Anyway, John Updike is a Master of American Literature, a true giant, etc. etc. Almost every review of his work starts with something like “John Updike’s genius is...” And the Rabbit books are considered his greatest achievement.

That’s strong stuff, but not the only reason why I’ve resisted reading him for so long. It’s not just Updike. The other American Literary Giants of that era – Saul Bellow, Phillip Roth, J.D. Salinger, et. al. were prominent on the bookshelf when I was a kid and I’ve not yet read those guys as an adult either. They are the authors my hipster parents and their hipster friends were reading, or pretending to read. The book jackets always promised sex. My copy of Rabbit, copyright 1960, 47th printing 1989, still promises sexual candor on the inside cover. I don’t know how many of those goddamned books I skimmed looking for the sex parts when I was a kid, but it was always disappointing. All fancy words and not much fucking. And when people did manage to fuck they were always sad about it. If you’re a horny teenager with a literary bent, my advice is to try Henry Miller. Stay far, far away from Updike and that crowd. But did my parents read Henry Miller? No, they read a bunch of depressed fucking north easterners like John Updike.

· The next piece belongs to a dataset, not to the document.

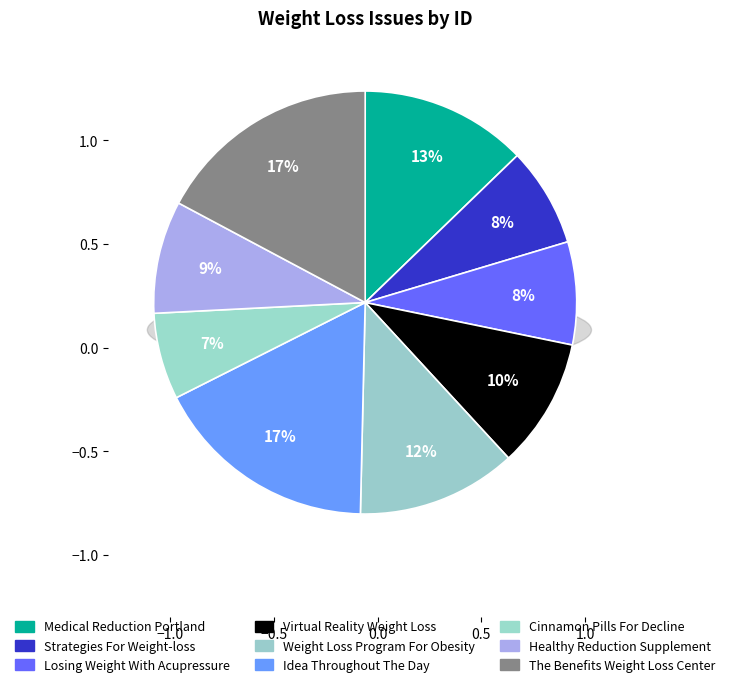

To the nearest percent, what percentage of the pie is Cinnamon Pills For Decline?

7%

But I’m older now and no longer care about sex in literature. And I’ve certainly got nothing against depressing stories. Fancy words? Depends on how they’re used.

Updike is very good with words. He writes fantastic sentences and wonderful paragraphs. I’ll open the book at random, with no fear of failure, and transcribe one to show you what I mean:
She gets up and walks around the room with the baby on her shoulder patting to get the air up and the baby poor thing so floppy and limp keeps sliding and trying to dig its little boneless legs into her to hold tight and the nightie blown by the breeze keeps touching her calves the backs of her legs her ass as he called it. Makes you feel filthy they don’t even have decent names for parts of you.

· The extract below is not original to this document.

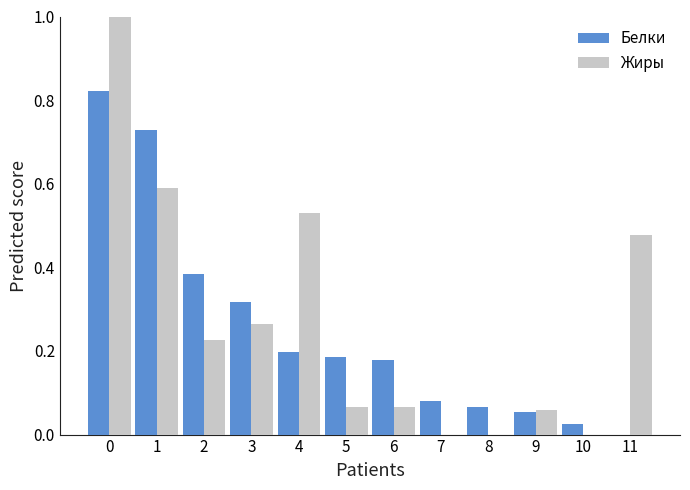

What is the maximum value for Жиры?

1.0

See how smooth that is? I didn’t even notice the punctuation games when I read it the first time. Let’s do it again:
She swiftly pivots, swinging her backside to safety behind her. Her freckles dart sharp as pinpricks from her shocked face. Her leaping blood bleaches her skin, and her rigidly cold stare is so incongruous with the lazy condescending warmth he feels toward her, that he pushes his upper lip over his lower in a burlesque expression of penitence.

You get the idea. Almost every paragraph in the book is great. But for me, all of the fine wordsmithing did not make a good story. The symbolism is obvious. Rabbit is a dimwitted creature who likes to fuck and run. That pretty much sum it up. The rest is just fancy dressing.

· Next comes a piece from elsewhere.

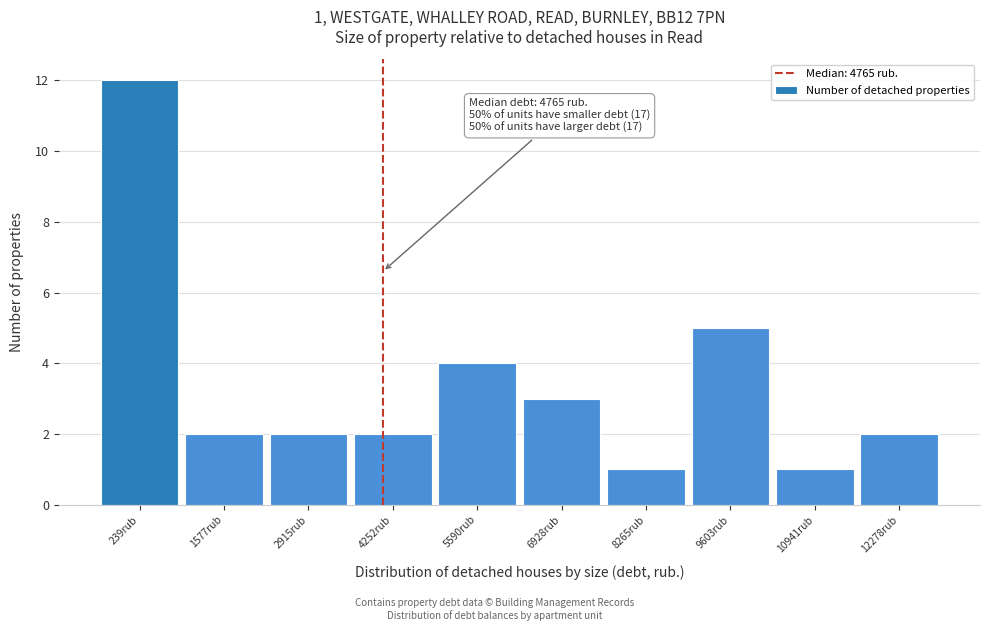

Reading left to right, extract all data points from this chart.

12	2	2	2	4	3	1	5	1	2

Elephant, on the other hand, is a large, slow moving creature and very smart. The film is one of constant movement. If the camera is not moving, then the characters are. Usually both. There is movement in time as well. No great show is made of it, but the film often returns to a particular point in time when the camera is following a particular character. One scene in a hallway is filmed from the perspective of three different characters. Many other moments are replayed from the edge of a shot. The intersection of characters in time gives the viewer a bearing on when the climactic events will occur. It’s very well done. Like Updike’s punctuation games, you might not even notice it.

The elegiacal quality of the film, the languid movement of the camera and the characters suggests a European art film sensitivity while the inevitable denouement is all American guns and glory. Whether or not the movie has a point is for the viewer to decide. I can’t sum it up some smart ass sentence beginning with “the symbolism is obvious...” The symbolism is not obvious. The camera in Elephant shows not tells. We see a typical day in a typical, albeit gigantic, high school that goes typically wrong in typical American fashion. The story is nothing special. The beauty of the film is in the craft.

So it seems I’ve arrived at the paradox. I’ve described both Rabbit and Elephant as very well-crafted works of art with unexceptional stories, yet one gets praise, the other condemnation. Is it a matter of the times. I am an adult in the time of Elephant. I was a child in the time of Rabbit. Does that just make the story more powerful for me?

Or am I just shallow? Do I need the guns and the violence? Possibly, possibly.

But it’s also possible that Elephant actually told a very good story. I can’t exactly say what that story is, but the look on the boy’s face at the end of the movie, the look of bliss, I don’t know if I’ve ever seen anything quite like it in a film. And that look had the whole story behind it. Without that story, that look would not have been possible.